新宿PIT INNで公開レコーディングライヴをおこなったもののCD化。帯によると、「ハルトライブ」の意味は「春tribe」らしいのですが、でも、よくわかりませんね。すべてのセットリストが収録されているわけではありません。
当日、UA本人は、自分のパフォーマンスの不調を訴えていたんですが、でも、それほど悪くはない、と思いますよ。
選曲は、代表曲を網羅。ジャズ指向であることは
laと変わらず、この前ライヴ盤とのあいだで重複する曲もあるのです。でも、「情熱」もアレンジがちがいますね。とてもクルーヴ感があります。

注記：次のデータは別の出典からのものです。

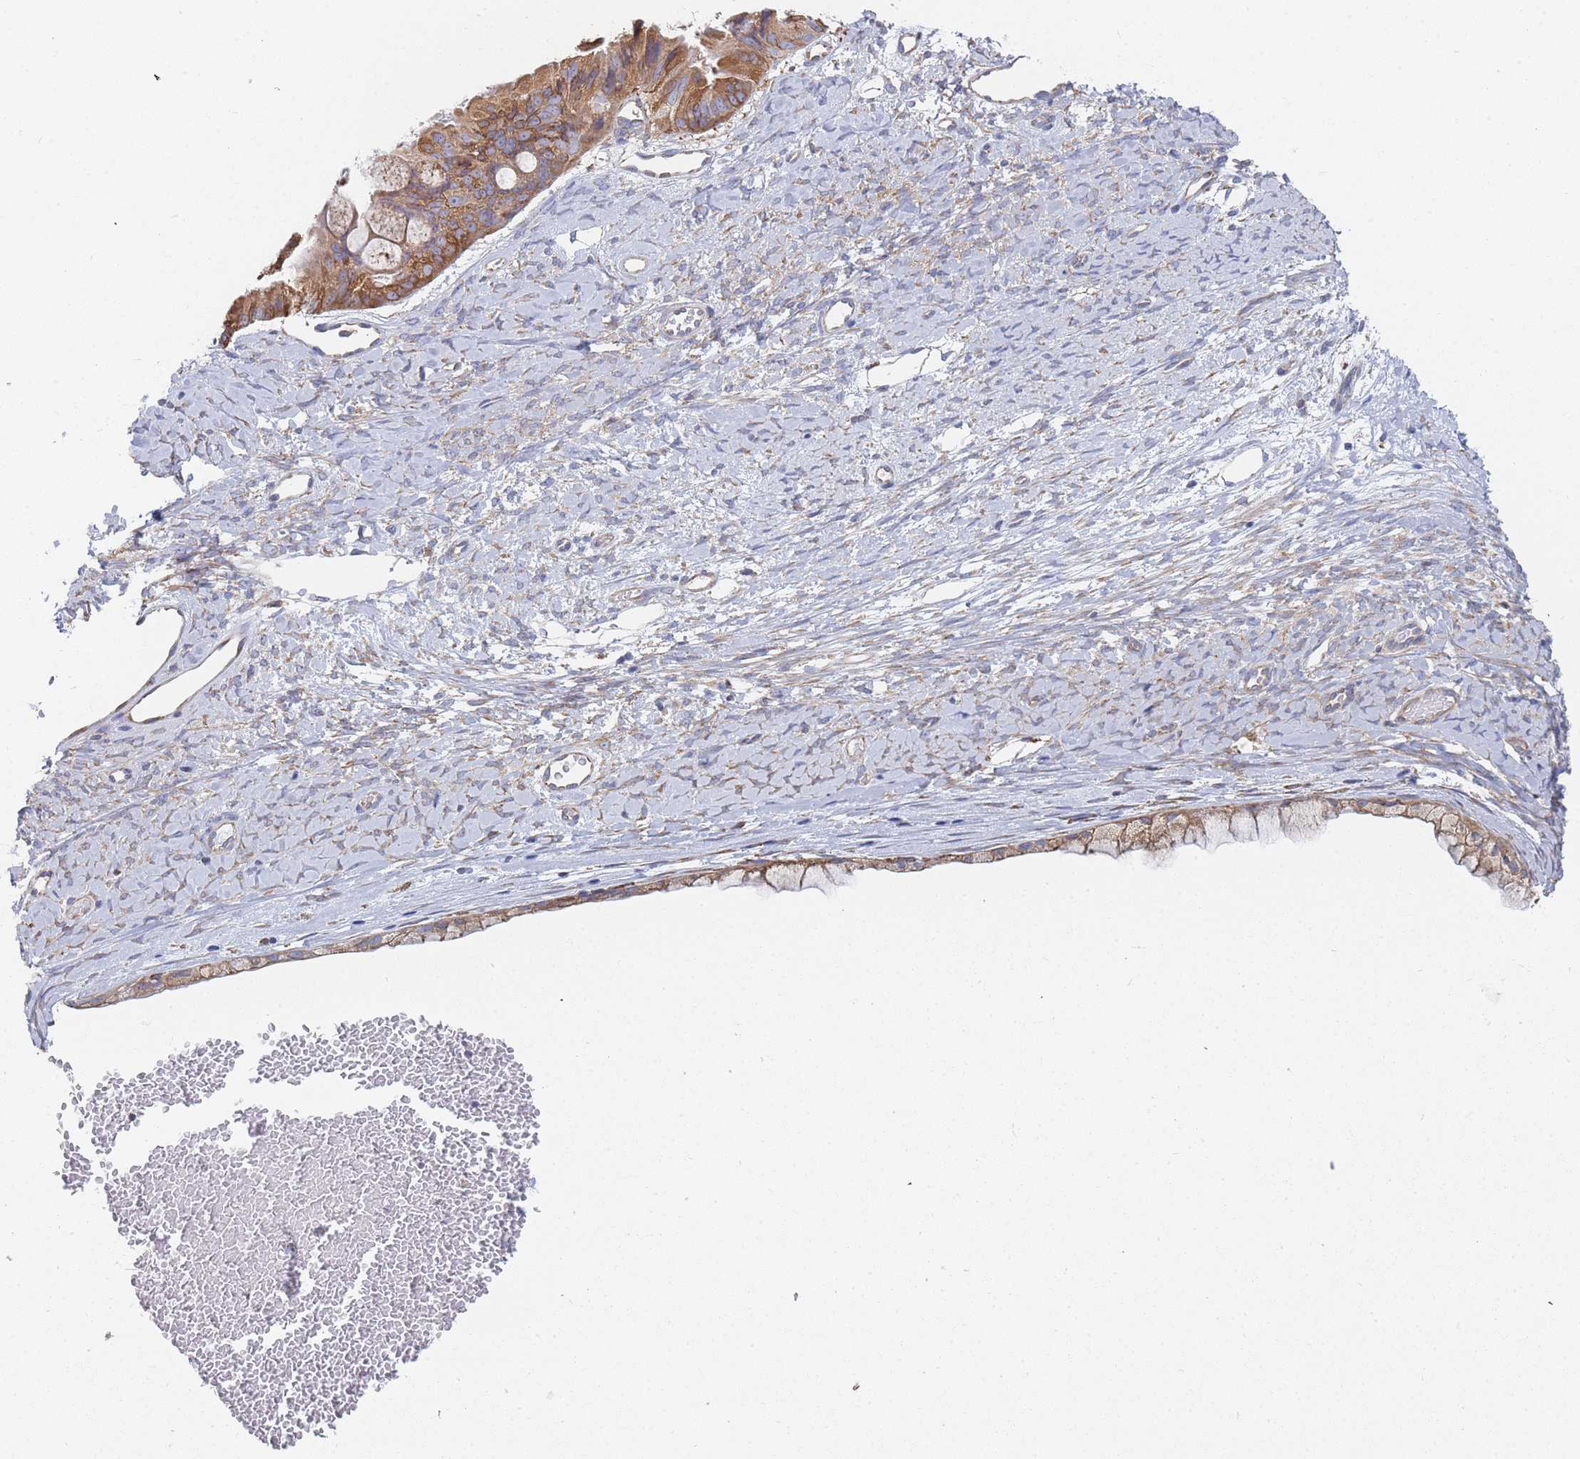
{"staining": {"intensity": "moderate", "quantity": ">75%", "location": "cytoplasmic/membranous"}, "tissue": "ovarian cancer", "cell_type": "Tumor cells", "image_type": "cancer", "snomed": [{"axis": "morphology", "description": "Cystadenocarcinoma, mucinous, NOS"}, {"axis": "topography", "description": "Ovary"}], "caption": "Immunohistochemical staining of human ovarian cancer (mucinous cystadenocarcinoma) displays medium levels of moderate cytoplasmic/membranous protein staining in approximately >75% of tumor cells.", "gene": "OR7C2", "patient": {"sex": "female", "age": 61}}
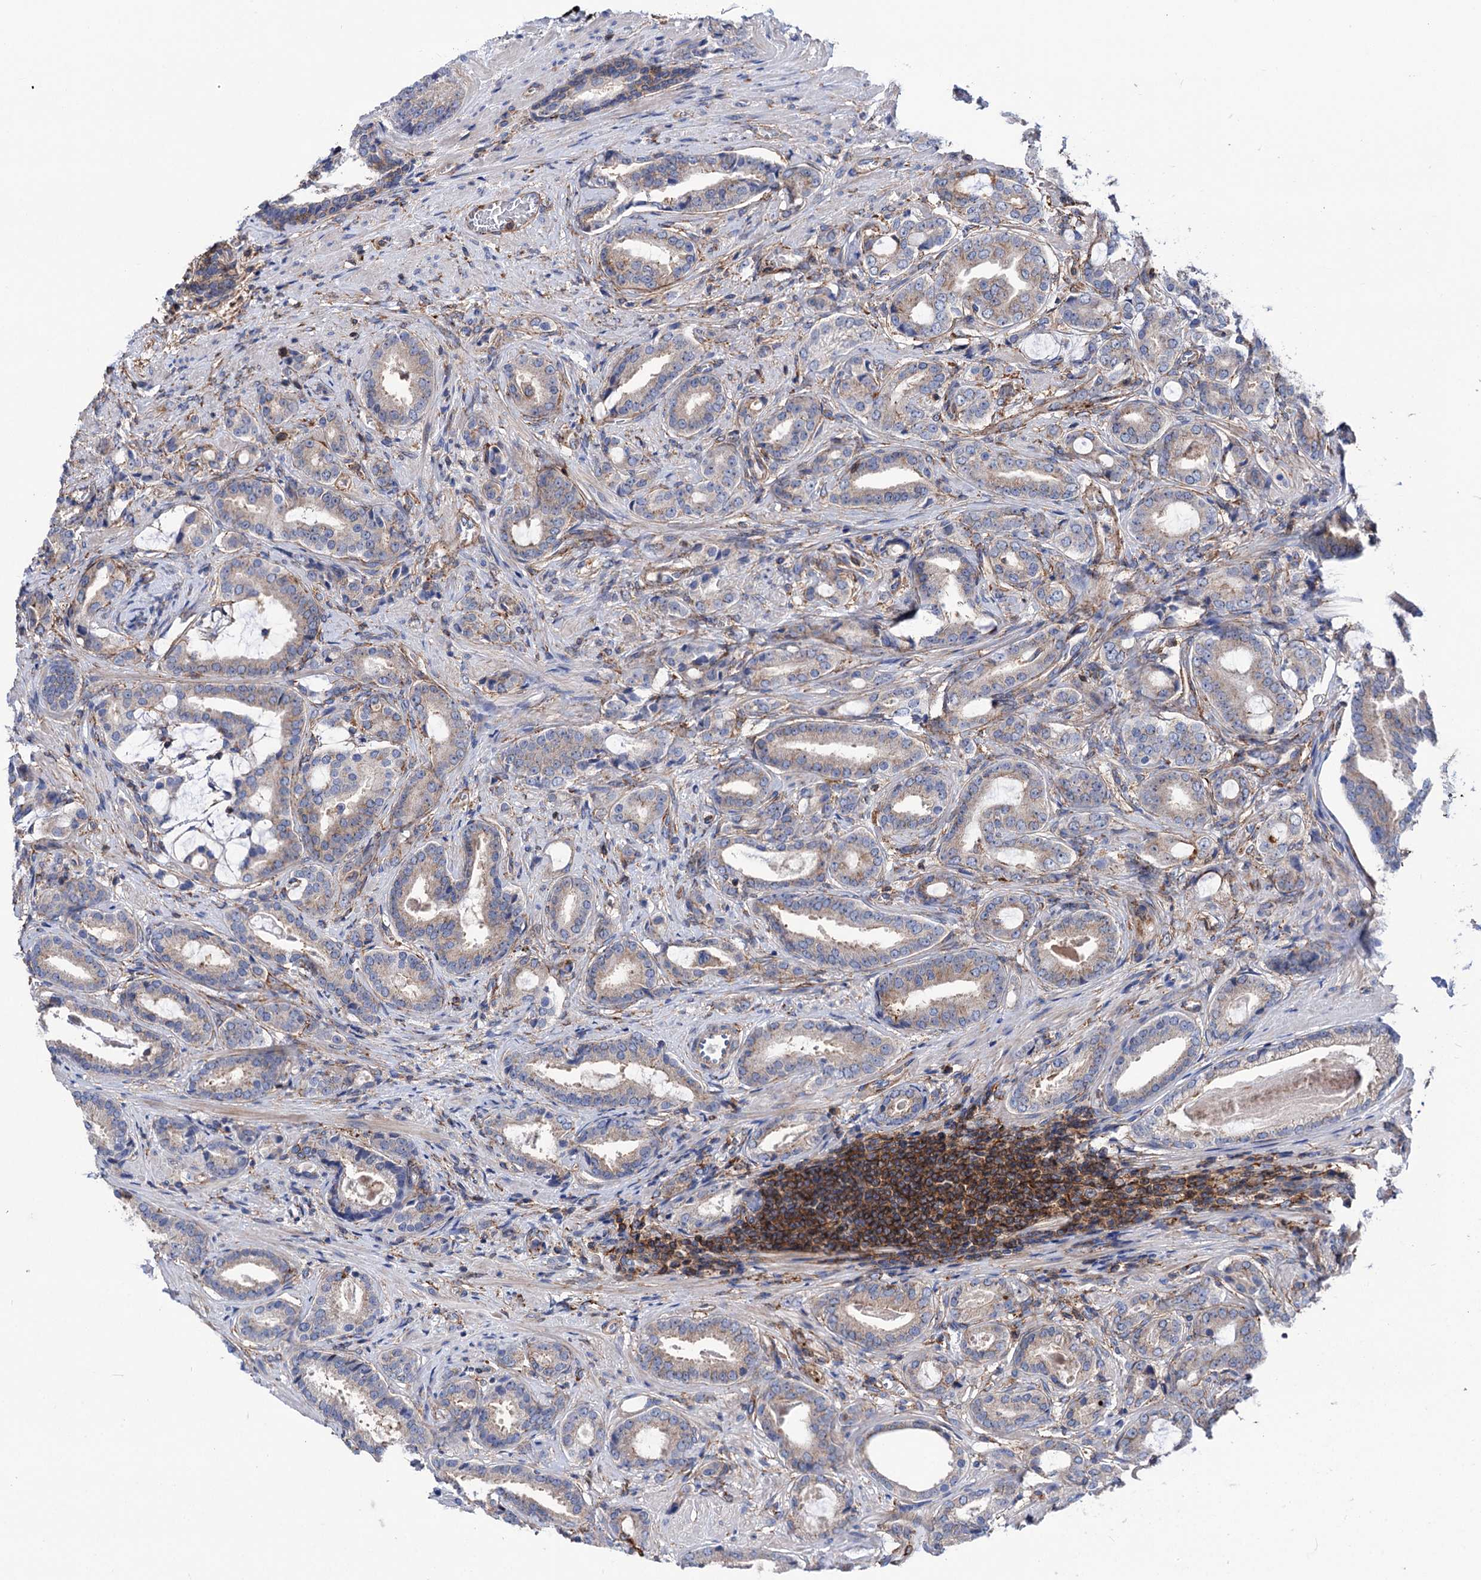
{"staining": {"intensity": "weak", "quantity": "25%-75%", "location": "cytoplasmic/membranous"}, "tissue": "prostate cancer", "cell_type": "Tumor cells", "image_type": "cancer", "snomed": [{"axis": "morphology", "description": "Adenocarcinoma, High grade"}, {"axis": "topography", "description": "Prostate"}], "caption": "There is low levels of weak cytoplasmic/membranous positivity in tumor cells of adenocarcinoma (high-grade) (prostate), as demonstrated by immunohistochemical staining (brown color).", "gene": "DEF6", "patient": {"sex": "male", "age": 60}}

今回はファンのあいだで人気の高い「ミルクティー」をひさびさに収録したことが大きいでしょう。ホーン・アレンジメントがいいです。スタジオ録音よりもいっそうシンプルでレイドバックされています。
わずか100人のお客さんの前でのライヴというのも、どこかに親近感を生みだしている、と思います。
ジャズ指向とも言えますが、オルタナティヴ・ロック指向とも言えます。スタジオ録音の再現ではない、日本で最高レヴェルのライヴ・パフォーマンスが展開されています。

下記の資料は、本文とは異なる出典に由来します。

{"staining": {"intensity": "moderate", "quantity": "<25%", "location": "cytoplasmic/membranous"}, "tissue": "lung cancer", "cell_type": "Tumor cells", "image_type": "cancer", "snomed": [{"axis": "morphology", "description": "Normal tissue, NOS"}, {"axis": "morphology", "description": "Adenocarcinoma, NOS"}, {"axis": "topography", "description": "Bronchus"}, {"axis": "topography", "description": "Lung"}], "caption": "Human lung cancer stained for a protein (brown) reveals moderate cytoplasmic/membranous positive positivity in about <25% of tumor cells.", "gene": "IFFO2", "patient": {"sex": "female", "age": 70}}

近年のUAのツアーは、すべてライヴ盤を出してもいいほど、充実し、変化に富んでいましたが、でも、それほど売れなさそうという理由で、レコード会社も出さなかったのでしょう。今回、ライヴ・パフォーマンスの価値を認めて、このライヴ盤を企画してくれたレコード会社は、いい判断をしてくれました。数年前に、すみだトリフォニー・ホールだったか、人見記念講堂だったかで、「UA、ライヴ・アルバム出して」という客席からの声援にUAが「それはレコード会社に言うて」と答えたのを思い出します。